Affaires de droit

Attention à ce que vous dites à votre avocat

Le Tribunal fédéral vient tout récemment de rappeler qu’il est possible de se rendre coupable de diffamation ou de calomnie par les propos que l’on tient à l’égard de son avocat (TF 6B_127/2019 du 9 septembre 2019 mis en ligne mardi). Il confirme ainsi sa jurisprudence, très stricte, malgré les critiques émises en doctrine.

Se rend notamment coupable de diffamation celui qui, en s’adressant à un tiers, aura accusé une personne ou jeté sur elle le soupçon de tenir une conduite contraire à l’honneur (art. 173 al. 1 CP). Si l’auteur connaissait la fausseté de ses allégations, on parle de calomnie (art. 174 ch. 1 CP). A défaut de «tiers» à qui de tels propos sont relatés, la commission des infractions de calomnie ou de diffamation est exclue.

L’avocat peut être un tiers

En l’espèce, Ministère public genevois avait refusé d’entrer en matière sur la plainte pénale dont il avait été sais au motif que les propos incriminés avaient été tenus dans le cadre du mandat confié par l’intéressé à son avocat. Selon le procureur, ce mandataire revêtait ainsi la qualité de «confident nécessaire», ce d’autant que les propos tenus ne devaient pas être communiqués à d’autres tiers.

Les juges de Mon-Repos ont  au contraire estimé qu’il n’était pas exclu que l’intéressé ait transmis les informations incriminées à son avocat dans le but que son conseil s’en serve. Il n’était par conséquent pas possible, préalablement à toute instruction, de nier que l’avocat puisse avoir la qualité de tiers et de refuser d’entrer en matière sur la plainte pénale pour ce motif.

Pas de condamnation si l’on est de bonne foi

Notre haute cour a rappelé ce qu’elle avait déjà énoncé dans un ancien arrêt: La personne qui est l’objet d’une poursuite pénale ou qui souffre de difficultés financières ou autres doit pouvoir s’épancher dans le cabinet de son mandataire. Le client doit toutefois s’en tenir à des assertions qui se rapportent à son affaire et qui ne sont pas absolument dénuées de fondement. A condition de respecter ces limites, le client échappera à toute condamnation pénale. Il pourra en effet se prévaloir d’un motif suffisant et administrer les preuves libératoires énoncées à l’art. 173 ch. 2 CP.

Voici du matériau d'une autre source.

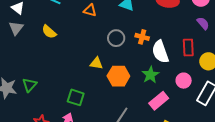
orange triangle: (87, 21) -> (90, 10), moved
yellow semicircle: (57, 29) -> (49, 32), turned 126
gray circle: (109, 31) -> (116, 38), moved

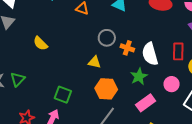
yellow semicircle: (49, 32) -> (40, 43), moved
orange cross: (142, 37) -> (127, 48), moved
yellow triangle: (96, 63) -> (95, 62), moved
orange hexagon: (118, 76) -> (106, 89), moved

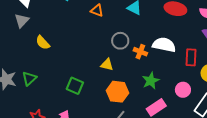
yellow semicircle: (40, 43) -> (43, 43), moved
white semicircle: (150, 54) -> (164, 45), moved, turned 115
green square: (63, 95) -> (75, 86), moved

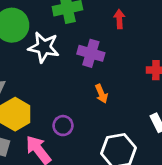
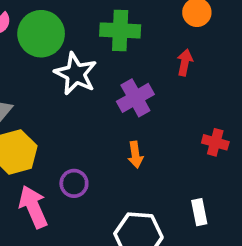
purple cross: (91, 53) -> (135, 98), turned 30

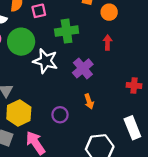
purple circle: (74, 183) -> (60, 115), moved
white rectangle: (199, 212) -> (132, 128), size x1.5

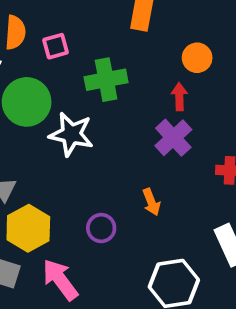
orange circle: (109, 12) -> (197, 58), moved
purple cross: (83, 68) -> (173, 138), moved

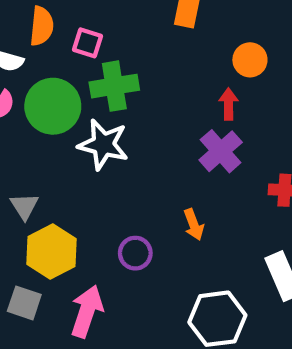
pink square: (55, 46) -> (87, 43), turned 32
green cross: (106, 80) -> (114, 86), moved
pink arrow: (60, 280) -> (87, 311), turned 54

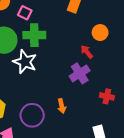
red arrow: (229, 104) -> (87, 52), turned -48
purple circle: (135, 253) -> (32, 115), size x1.5

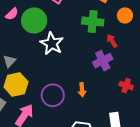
orange circle: (100, 33) -> (125, 15), moved
green cross: (34, 35) -> (93, 22), moved

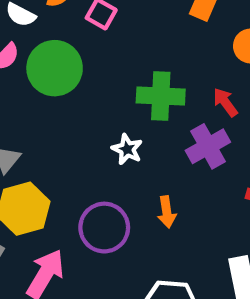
green cross: (93, 22) -> (161, 96), moved
white star: (52, 44) -> (127, 149), moved, size x0.6

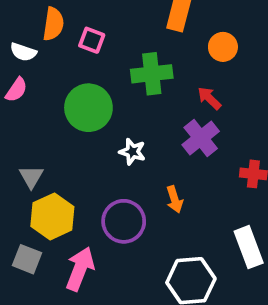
green circle: (55, 68) -> (88, 108), moved
green cross: (161, 96) -> (152, 74), moved

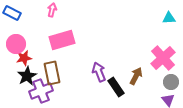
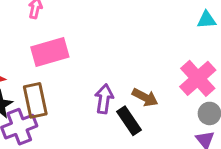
purple arrow: (99, 72) -> (104, 99), turned 30
brown arrow: (136, 76) -> (145, 97), moved, turned 90

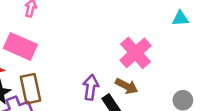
pink rectangle: (50, 52) -> (20, 46), moved, turned 40
pink cross: (198, 78) -> (136, 53), moved

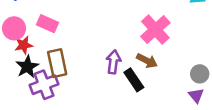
pink rectangle: (20, 46) -> (48, 24), size x0.7

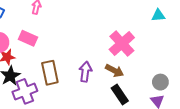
brown rectangle: (57, 63) -> (50, 73), moved
black rectangle: (134, 80) -> (120, 95), moved

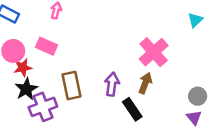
cyan triangle: (158, 15) -> (195, 20), turned -40
brown arrow: (115, 71) -> (145, 83), turned -96
black rectangle: (120, 95) -> (132, 109), moved

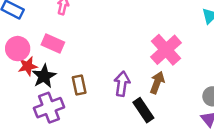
brown rectangle: (72, 85) -> (79, 85), size x0.7
black star: (26, 89) -> (44, 76), moved

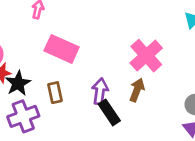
pink rectangle: (53, 44) -> (62, 49), moved, size x1.4
black rectangle: (143, 110) -> (109, 112), moved

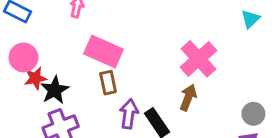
purple arrow: (100, 91) -> (129, 114), moved
brown rectangle: (55, 93) -> (108, 83), moved

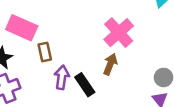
pink rectangle: (104, 52) -> (22, 28), moved

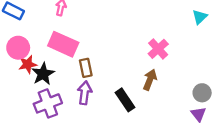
pink cross: (119, 33) -> (158, 49), size x0.7
purple arrow: (62, 77) -> (85, 93), moved

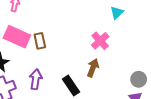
cyan triangle: (200, 17) -> (117, 13), moved
brown rectangle: (86, 68) -> (40, 41), moved

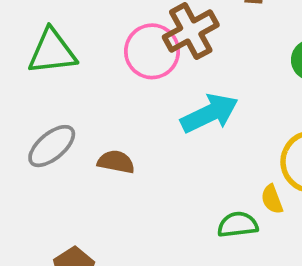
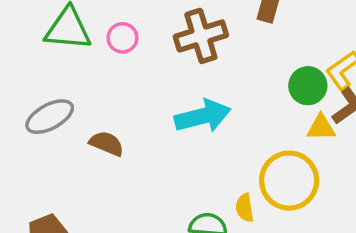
pink circle: (152, 51) -> (122, 38), moved, size x0.6

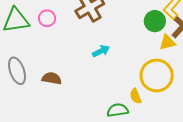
cyan arrow: (203, 116) -> (101, 51), size x0.6
gray ellipse: (50, 117) -> (17, 71), turned -68

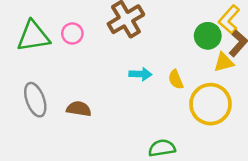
cyan arrow: (101, 51) -> (140, 74), turned 30
yellow semicircle: (136, 96) -> (176, 79), moved

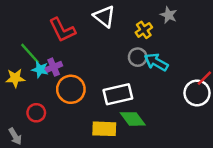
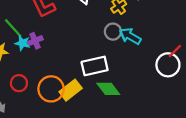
orange circle: (71, 89) -> (51, 89), moved
yellow rectangle: (104, 129) -> (71, 90), moved, turned -40

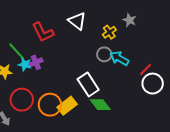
red line: (175, 51) -> (146, 69), moved
white rectangle: (95, 66) -> (88, 85), turned 70
red circle: (19, 83) -> (22, 100), size x1.5

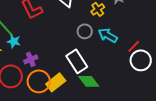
gray circle: (104, 54) -> (85, 31), moved
purple cross: (36, 62) -> (31, 59), moved

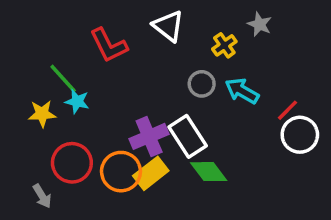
purple cross: (31, 59) -> (149, 136), moved, size x1.5

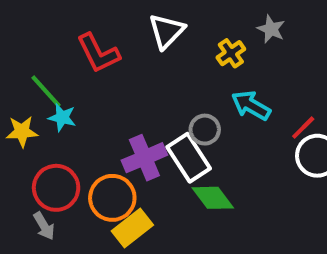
white triangle: (168, 26) -> (167, 31), turned 36
gray circle: (202, 84) -> (205, 130), moved
yellow rectangle: (151, 173) -> (132, 228), moved
gray arrow: (42, 196) -> (44, 226), moved

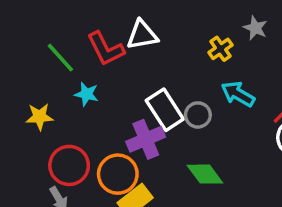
white triangle: (167, 31) -> (142, 35), moved, turned 36
green line: (46, 91) -> (60, 58), moved
cyan star: (62, 117) -> (87, 94), moved
white rectangle: (189, 158) -> (165, 110), moved

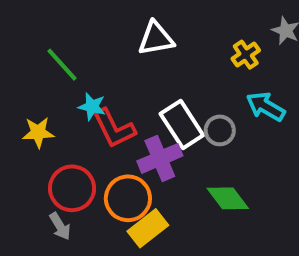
red L-shape: (106, 49) -> (114, 128), moved

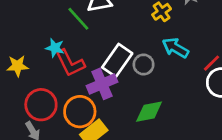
green line: (62, 65) -> (78, 19), moved
white rectangle: (182, 124) -> (117, 60), turned 68
green diamond: (228, 198) -> (149, 112), turned -64

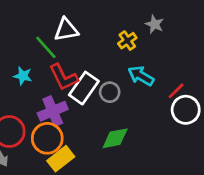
red L-shape: (70, 63) -> (64, 77), moved
purple cross: (102, 84) -> (53, 111), moved

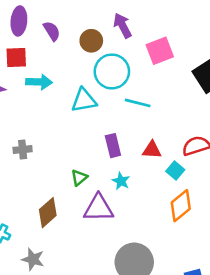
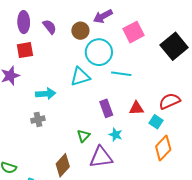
purple arrow: (123, 26) -> (103, 16), turned -84
cyan arrow: (39, 82) -> (46, 94), moved

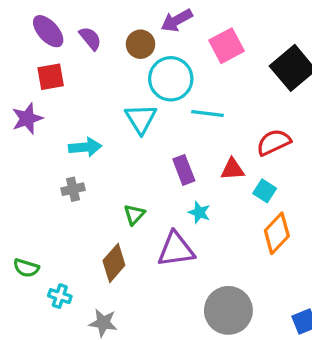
purple ellipse: (24, 22) -> (48, 31), turned -40
cyan triangle: (80, 77) -> (141, 119), turned -45
red semicircle: (170, 101) -> (274, 142), moved
green triangle: (84, 136) -> (134, 215), moved

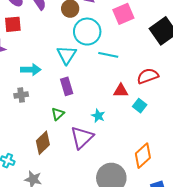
purple rectangle: (184, 170) -> (67, 86), moved
orange diamond: (277, 233) -> (143, 156), moved
purple triangle: (176, 249) -> (82, 137), turned -40

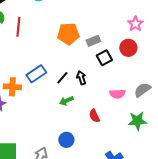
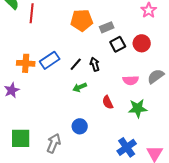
red circle: (128, 48) -> (142, 43), moved
orange cross: (12, 87) -> (26, 63), moved
green star: (137, 121) -> (138, 108), moved

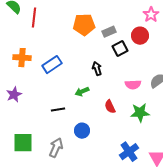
red circle: (142, 43) -> (140, 36), moved
orange cross: (26, 63) -> (22, 58), moved
black line: (76, 64) -> (58, 110), moved, turned 40

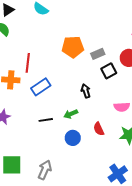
red line: (34, 18) -> (28, 63), moved
black line: (58, 110) -> (46, 120), moved
blue circle: (82, 131) -> (73, 138), moved

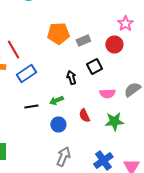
red line: (28, 63) -> (13, 50), turned -36
black square: (109, 71) -> (94, 66), moved
gray arrow: (45, 170) -> (63, 156), moved

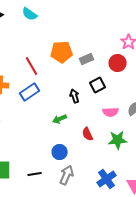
red line: (13, 50) -> (32, 66), moved
black line: (31, 106) -> (35, 174), moved
blue circle: (58, 124) -> (60, 152), moved

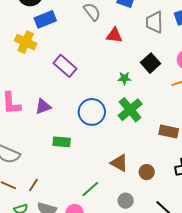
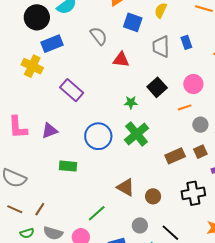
brown rectangle: (169, 132) -> (175, 156), turned -36
gray circle: (126, 201) -> (140, 225), moved

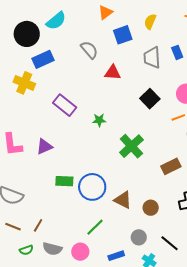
blue square: (133, 22) -> (123, 35), turned -36
green star: (131, 102) -> (99, 120), moved
blue circle: (98, 136) -> (92, 187), moved

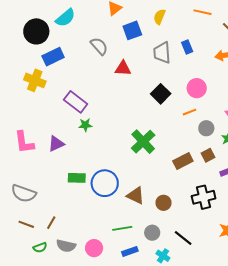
green star: (99, 120) -> (85, 125), moved
green line: (95, 227) -> (122, 228), moved, turned 36

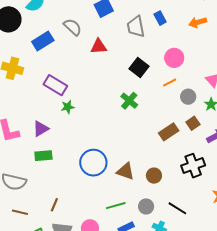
blue rectangle: (53, 57) -> (43, 41), moved
green cross: (143, 142) -> (129, 101), moved, size x0.7
green rectangle: (77, 178) -> (43, 156), moved
brown line: (51, 223) -> (54, 205), moved

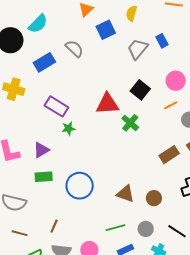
gray trapezoid: (136, 27) -> (138, 49), turned 50
red triangle: (99, 46) -> (107, 104), moved, size x1.4
blue circle: (93, 163) -> (80, 186), moved

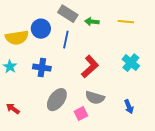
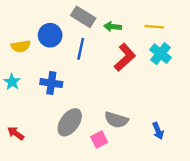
yellow semicircle: (17, 38) -> (21, 46), size x0.7
cyan cross: (131, 63) -> (160, 54), moved
red L-shape: (90, 67) -> (125, 57), moved

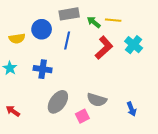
gray rectangle: (83, 17) -> (69, 14), turned -42
green arrow: (113, 27) -> (94, 22), turned 32
yellow line: (154, 27) -> (113, 20), moved

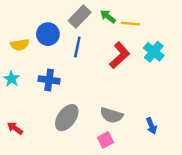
gray rectangle: (69, 14) -> (80, 16), turned -36
green arrow: (94, 22) -> (108, 16), moved
pink square: (82, 116) -> (106, 140), moved

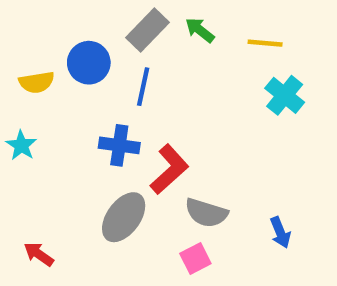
yellow line: (130, 24) -> (265, 43), moved
red L-shape: (120, 55) -> (169, 169), moved
blue cross: (49, 80) -> (119, 145), moved
red arrow: (15, 128) -> (39, 254), moved

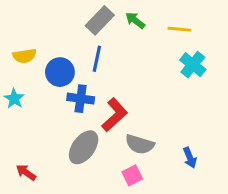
blue circle: (89, 63) -> (60, 72), moved

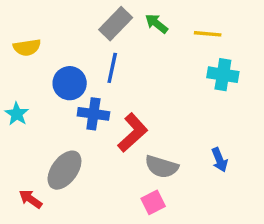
yellow semicircle: (25, 56) -> (27, 47), moved
cyan cross: (193, 65) -> (223, 75), turned -30
gray ellipse: (84, 147) -> (64, 170), moved
blue arrow: (190, 158) -> (220, 160), moved

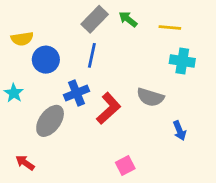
blue circle: (70, 83) -> (46, 60), moved
blue cross: (93, 114) -> (76, 93), turned -30
gray semicircle: (162, 167) -> (150, 97), moved
gray ellipse: (64, 170) -> (50, 121), moved

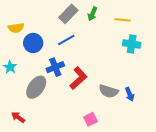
green arrow: (128, 19) -> (92, 14), turned -104
blue line: (92, 55) -> (66, 40), turned 48
gray semicircle: (150, 97) -> (109, 91), moved

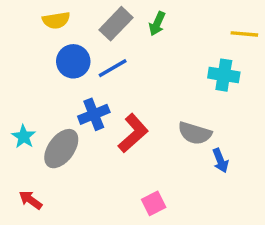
yellow line: (123, 20) -> (244, 34), moved
yellow semicircle: (16, 28) -> (56, 20), moved
blue circle: (33, 43) -> (73, 61), moved
cyan star: (10, 67) -> (24, 137), moved
gray semicircle: (109, 91) -> (195, 133), moved

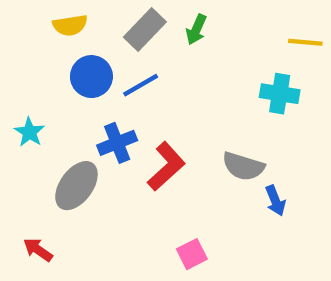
cyan star: (24, 137) -> (29, 132), moved

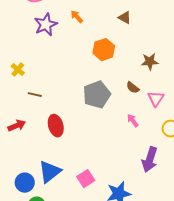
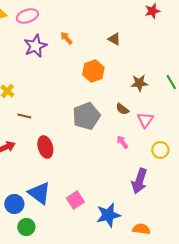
blue triangle: (50, 172) -> (39, 193), turned -45

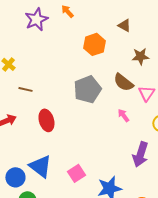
brown triangle: (114, 39) -> (124, 25), moved
brown semicircle: (122, 109) -> (123, 82), size x1.5

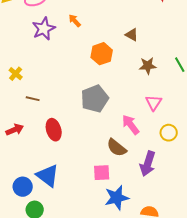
brown semicircle: (123, 82) -> (117, 148), moved
pink arrow: (123, 115) -> (131, 125), size x1.5
pink square: (76, 173) -> (102, 173), moved, turned 30

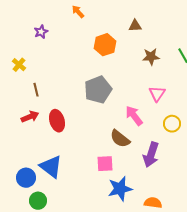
purple star: (44, 29) -> (41, 32), moved, size x0.6
brown triangle: (132, 35) -> (135, 26), turned -32
brown line: (33, 99) -> (36, 90), turned 64
red arrow: (15, 130) -> (30, 117), moved

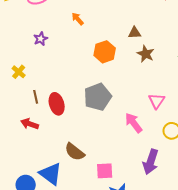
brown star: (151, 57) -> (146, 54), moved, turned 30
red arrow: (30, 117) -> (30, 124), turned -138
red ellipse: (57, 121) -> (57, 104), moved
brown semicircle: (120, 139) -> (75, 152), moved

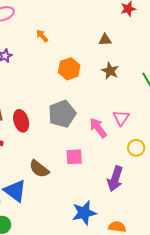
brown triangle: (135, 33) -> (105, 40), moved
pink arrow: (134, 123) -> (98, 128), moved
pink square: (105, 171) -> (74, 157), moved

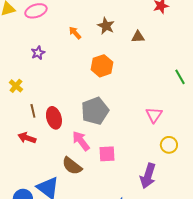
brown star: (110, 71) -> (106, 26), moved
pink arrow: (98, 128) -> (81, 141), moved

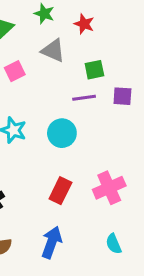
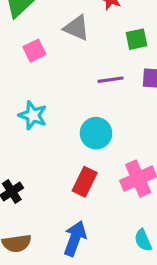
green square: (94, 70) -> (137, 39), moved
cyan circle: (62, 133) -> (96, 133), moved

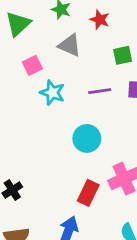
cyan star: (33, 115) -> (52, 93), moved
red rectangle: (85, 182) -> (88, 193), moved

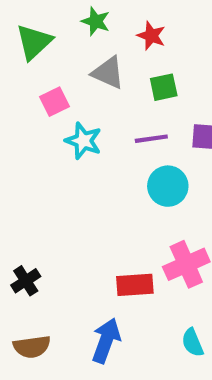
green square: (123, 55) -> (164, 87), moved
cyan circle: (87, 138) -> (168, 186), moved
red rectangle: (88, 193) -> (135, 285), turned 60

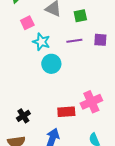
cyan circle: (168, 186) -> (51, 64), moved
black cross: (26, 281) -> (23, 116), moved

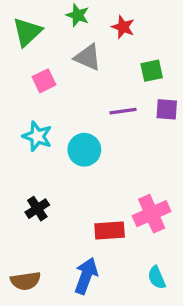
green square: (80, 16) -> (152, 71), moved
cyan star: (41, 42) -> (37, 136), moved
black cross: (23, 116) -> (37, 209), moved

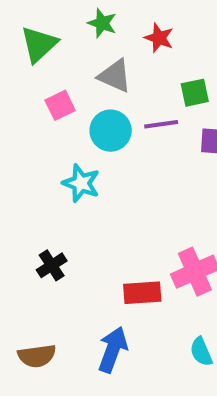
purple line: (123, 111) -> (161, 124), moved
cyan star: (37, 136) -> (81, 183), moved
cyan circle: (84, 150) -> (111, 131), moved

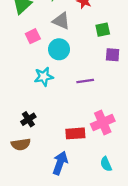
purple line: (161, 124) -> (85, 81), moved
cyan star: (81, 183) -> (44, 77), turned -30
brown semicircle: (37, 356) -> (21, 144), moved

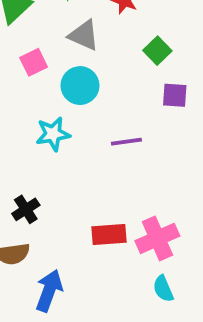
green square: (103, 30) -> (157, 51), turned -32
pink cross: (103, 122) -> (157, 238), moved
blue arrow: (60, 163) -> (49, 291), moved

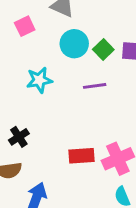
green square: (157, 51) -> (103, 50), moved
cyan circle: (80, 86) -> (74, 44), moved

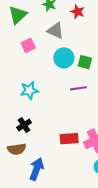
green square: (103, 50) -> (85, 62), turned -32
cyan star: (39, 80) -> (29, 90), moved

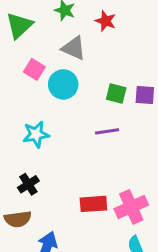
pink square: (28, 45) -> (34, 69), turned -32
cyan circle: (64, 58) -> (63, 84), moved

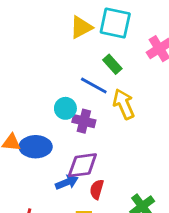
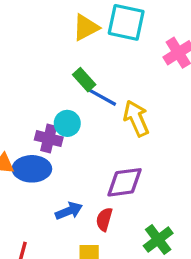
green rectangle: (112, 64) -> (84, 80), moved
purple cross: (84, 121) -> (49, 139), moved
purple diamond: (82, 165) -> (124, 182), moved

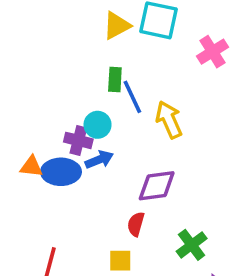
green rectangle: (84, 80) -> (115, 79), turned 45
blue line: (101, 96) -> (132, 97), turned 36
blue arrow: (69, 211) -> (99, 160), moved

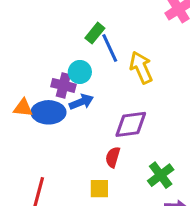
green rectangle: (115, 79) -> (95, 33), turned 36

En effet, selon l’art. 173 ch. 2 CP l’inculpé n’encourra aucune peine s’il prouve que les allégations qu’il a articulées ou propagées sont conformes à la vérité ou qu’il avait des raisons sérieuses de les tenir de bonne foi pour vraies. Ainsi, il suffira à l’intéressé d’invoquer certains indices à l’appui de ses déclarations pour établir sa bonne foi conformément et obtenir son acquittement. 

 


 

Revirement de jurisprudence dans un arrêt rendu le 29 septembre 2022 (TF 6B_1287/2021, cons. 2.3.3) :

De la même manière, il ne saurait être fait abstraction du contexte particulier dans lequel s’inscrit un entretien entre un avocat et son client.  
Il faut en effet prendre en considération que, par la nature de ses activités de conseil juridique ainsi que par le secret professionnel auquel il est soumis (cf. art. 13 LLCA), l’avocat assure à son client un climat de confiance qui leur permet de communiquer d’une manière libre et spontanée, le client pouvant ainsi se livrer en faisant part de sa version des faits, mais également de ses émotions, de son ressenti et de ses opinions. Le client est d’ailleurs bien souvent en conflit avec la personne objet des déclarations litigieuses et se trouve alors animé par une certaine passion. Il en découle que les paroles tenues peuvent parfois dépasser sa pensée, tout comme une forme d’exagération est à cet égard prévisible, ce dont l’avocat, destinataire des propos en cause, est parfaitement conscient (cf. sur ces aspects: BOHNET/MELCARNE, Le client peut-il diffamer en se confiant à son avocat?, in: RSJ 11/2020 p. 369). 
Au vu du cadre particulier décrit ci-avant, le sens de propos tenus à un avocat ne saurait dès lors être apprécié de la même manière que celui de déclarations exprimées à l’égard de n’importe quel autre tiers. Aussi, afin de ne pas compromettre l’exercice d’une communication libre et spontanée entre avocat et client, il se justifie, dans un tel contexte, de n’admettre une atteinte à l’honneur qu’avec retenue. Tel peut en particulier être le cas lorsque les propos en cause n’ont pas de lien avec l’affaire dans laquelle intervient l’avocat et que ceux-ci ne tendent en définitive qu’à exposer la personne visée au mépris (cf. en ce sens: arrêt 6B_229/2016 du 8 juin 2016 consid. 1.3; BOHNET/MELCARNE, op. cit., p. 370).